What has been your favourite, where have you allocated capital which is purely based on Indian mass consumption growing? I mean, what is the best consumer play?
Andrew Holland: Actually, we have been playing the beverages, the premiumisation from both alcoholic and non-alcoholic beverages and I think that is something that has played out very well over the past few years and still a runway which I think has a… it is a very long runway as per capita GDP moves higher and people start spending more,

I mean, I am sure your coffee is from one of the outlets downstairs in your building, so that is where people are heading and people are experiencing more and want to experience more and particularly with the younger generation. If you look at the alcohol companies, it is all about premiumisation, that is where they are getting the big uplifting margins. So that will continue and that is why I feel we want to play the consumer kind of spending because it is still very early days in terms of the move towards premiumisation. It is a great theme, but it is something that is not going to go away from us.
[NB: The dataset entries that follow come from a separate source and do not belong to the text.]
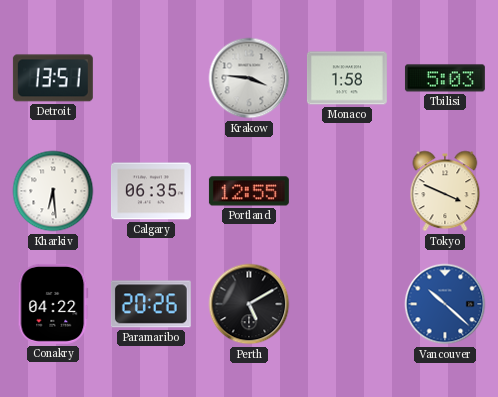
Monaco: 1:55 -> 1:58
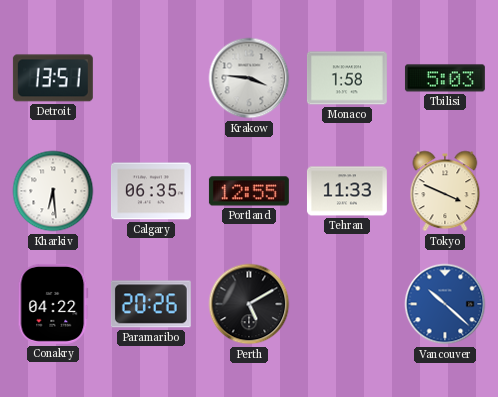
Tehran: none -> 11:33
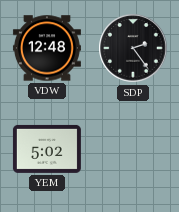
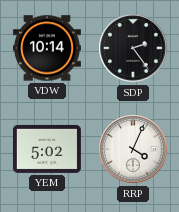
VDW: 12:48 -> 10:14
RRP: none -> 4:04
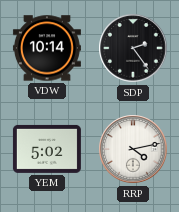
RRP: 4:04 -> 4:13
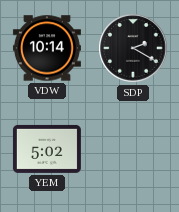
SDP: 2:24 -> 2:20
RRP: 4:13 -> none
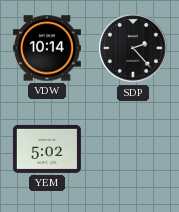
SDP: 2:20 -> 2:23
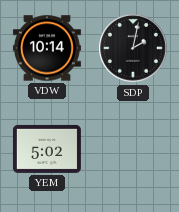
SDP: 2:23 -> 2:02
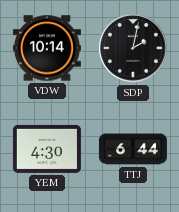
YEM: 5:02 -> 4:30
TTJ: none -> 6:44
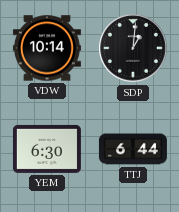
SDP: 2:02 -> 1:01
YEM: 4:30 -> 6:30
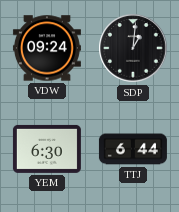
VDW: 10:14 -> 09:24
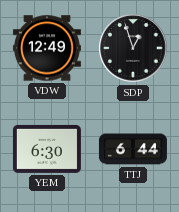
VDW: 09:24 -> 12:49
SDP: 1:01 -> 12:57
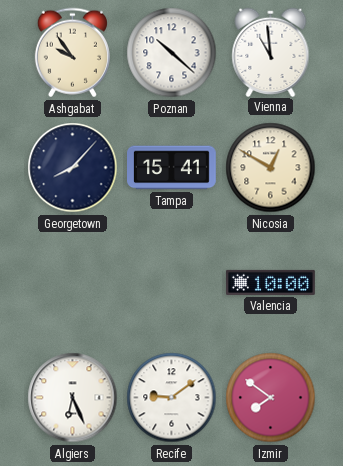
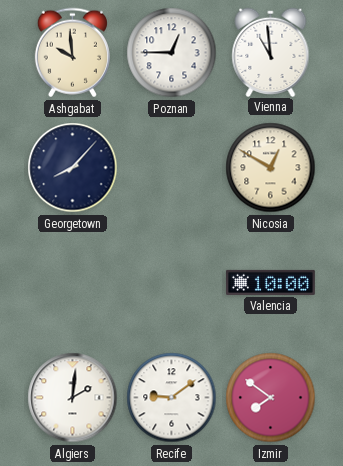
Ashgabat: 9:54 -> 9:59
Poznan: 10:22 -> 12:45
Tampa: 15:41 -> none
Algiers: 6:26 -> 2:01
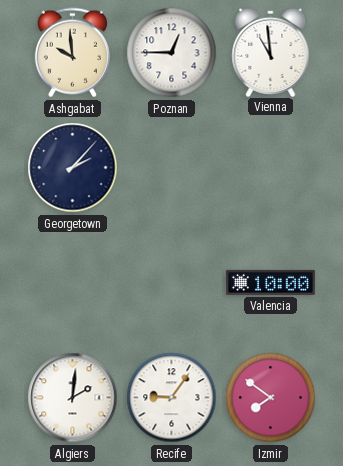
Georgetown: 8:07 -> 2:07
Nicosia: 12:50 -> none
Recife: 9:09 -> 9:06
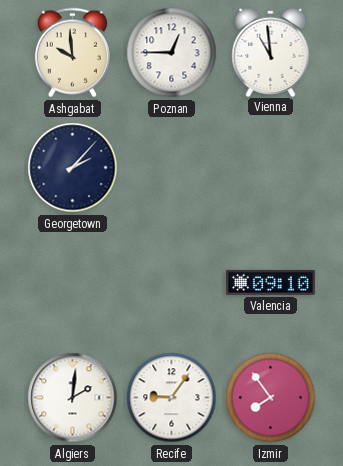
Valencia: 10:00 -> 09:10
Izmir: 7:51 -> 7:54
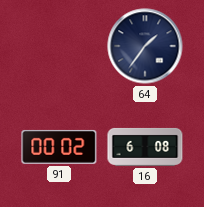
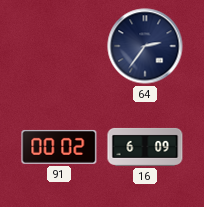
64: 1:36 -> 2:36
16: 6:08 -> 6:09
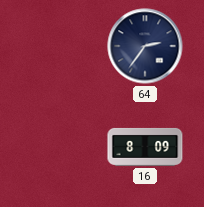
91: 00:02 -> none
16: 6:09 -> 8:09
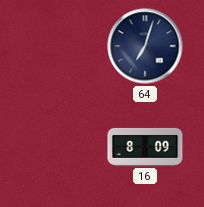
64: 2:36 -> 7:03
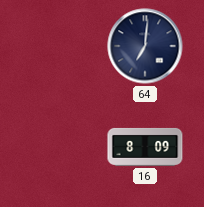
64: 7:03 -> 7:01
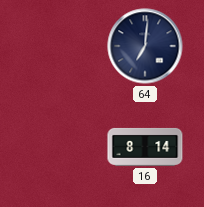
16: 8:09 -> 8:14
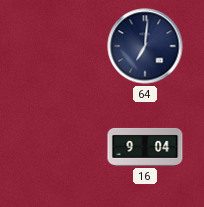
16: 8:14 -> 9:04
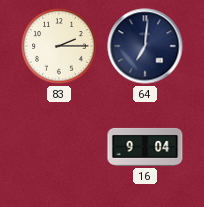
83: none -> 2:15
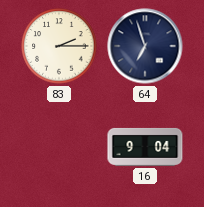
64: 7:01 -> 6:57
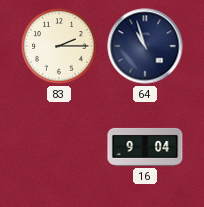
64: 6:57 -> 10:57
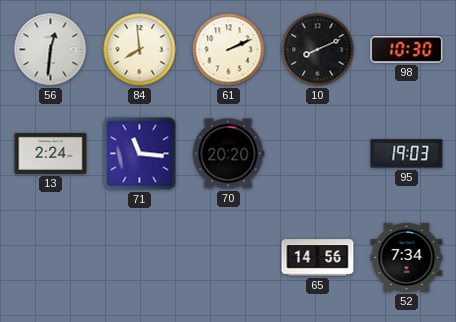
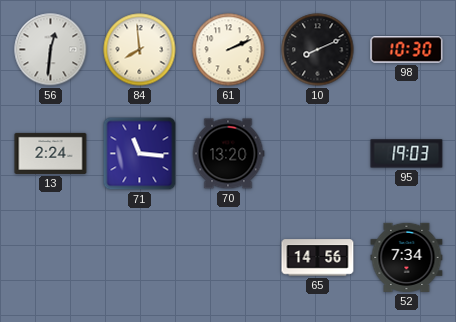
70: 20:20 -> 13:20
What is your view on small banks? They are not expensive by any yardstick. Okay, large banks have CASA, they have right to win, they are great brands, but the incremental growth in small banks is actually not bad if I look at, let us say, a Federal Bank, City Union Bank, throw in a Karnataka Bank. Quietly but clearly, they are growing at 15-20% which is quite enviable given that largecap banks are struggling.
Andrew Holland: It is and that is why you have seen the outperformance of some of the PSU banks and the smaller banks against the large banks and the concerns on the large banks remain; it is all about NIMs and then the unsecured loans and possible RBI interventions. So that has been playing on investors’ minds.
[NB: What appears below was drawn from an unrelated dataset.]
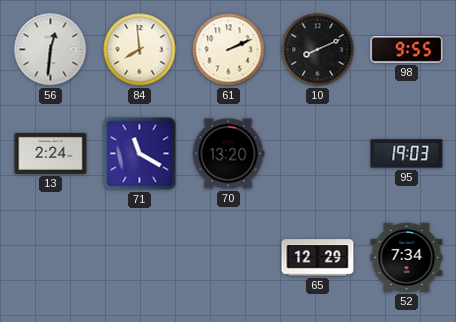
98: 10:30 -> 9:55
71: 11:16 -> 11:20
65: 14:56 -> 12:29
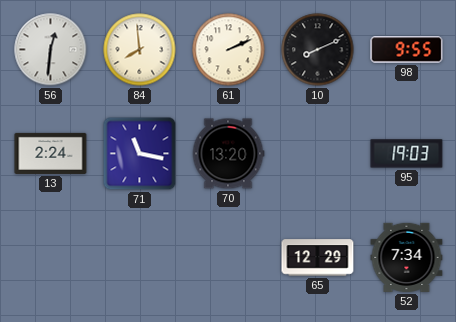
71: 11:20 -> 11:17
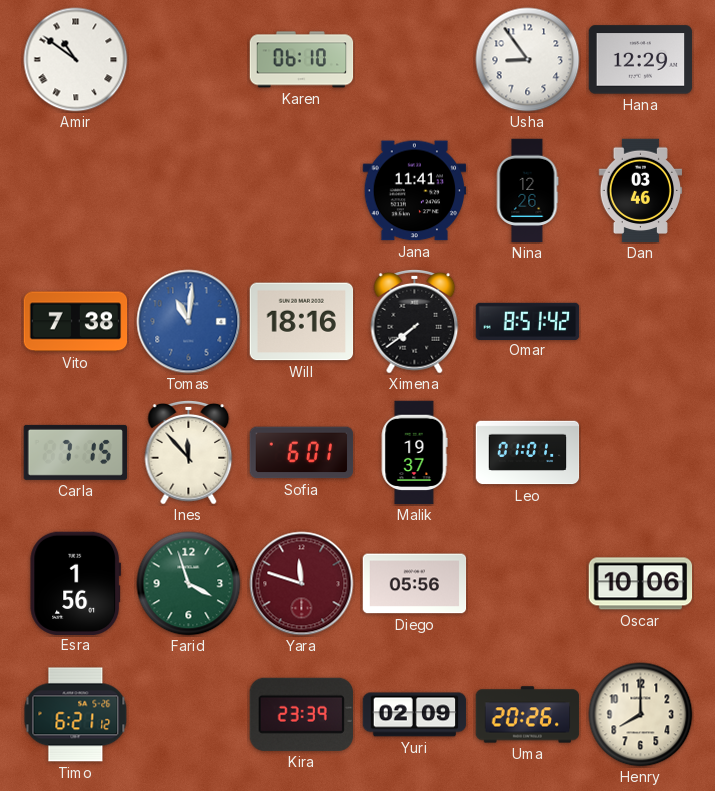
But it is just a matter of time and that the largecap banks will perform and if the commentary in the results season is more positive that the worst is over, then you will see a very strong rally because everyone has underweighted the largecaps in terms of the banks, and foreign investors have been using the banking sector for redemptions in their emerging market funds of taking money off the table, it is liquidity as well and of course with HDFC as a bank there is a possibility of this MSCI kind of increasing weightage.

That is something the market is continuing to kind of favour and that is why we are seeing this accumulation and stable price move upwards for HDFC Bank compared to the other large banks more recently.

What is your view on PSU stocks?, Last year it was all about the PSU power names, defence names, railways, and even other verticals which were perking up – oil & gas names – to add to that list. Do you think this year one should temper expectations and book profits?
Andrew Holland: It is a great point. The way I answer this is that the sectors you mentioned – defence, railways, oil and gas – are full of PSU stocks. I still feel that in renewables, power, defence and railways, the spending by the government is going to continue. There are no two ways about it.

So, you are led towards the PSU side of the stocks anyway. The long-term theme playing out there is hard to ignore. One has to be in these stocks. I think you need to forget that and say they are in the right sector at the right time where the spending is going on and they will capture a lot of that market share of the new orders. Therefore, whatever ratings you see at the moment are probably way below what they had been in two years’ time with the earnings growth that you will see because of that order surge over the next two to three years.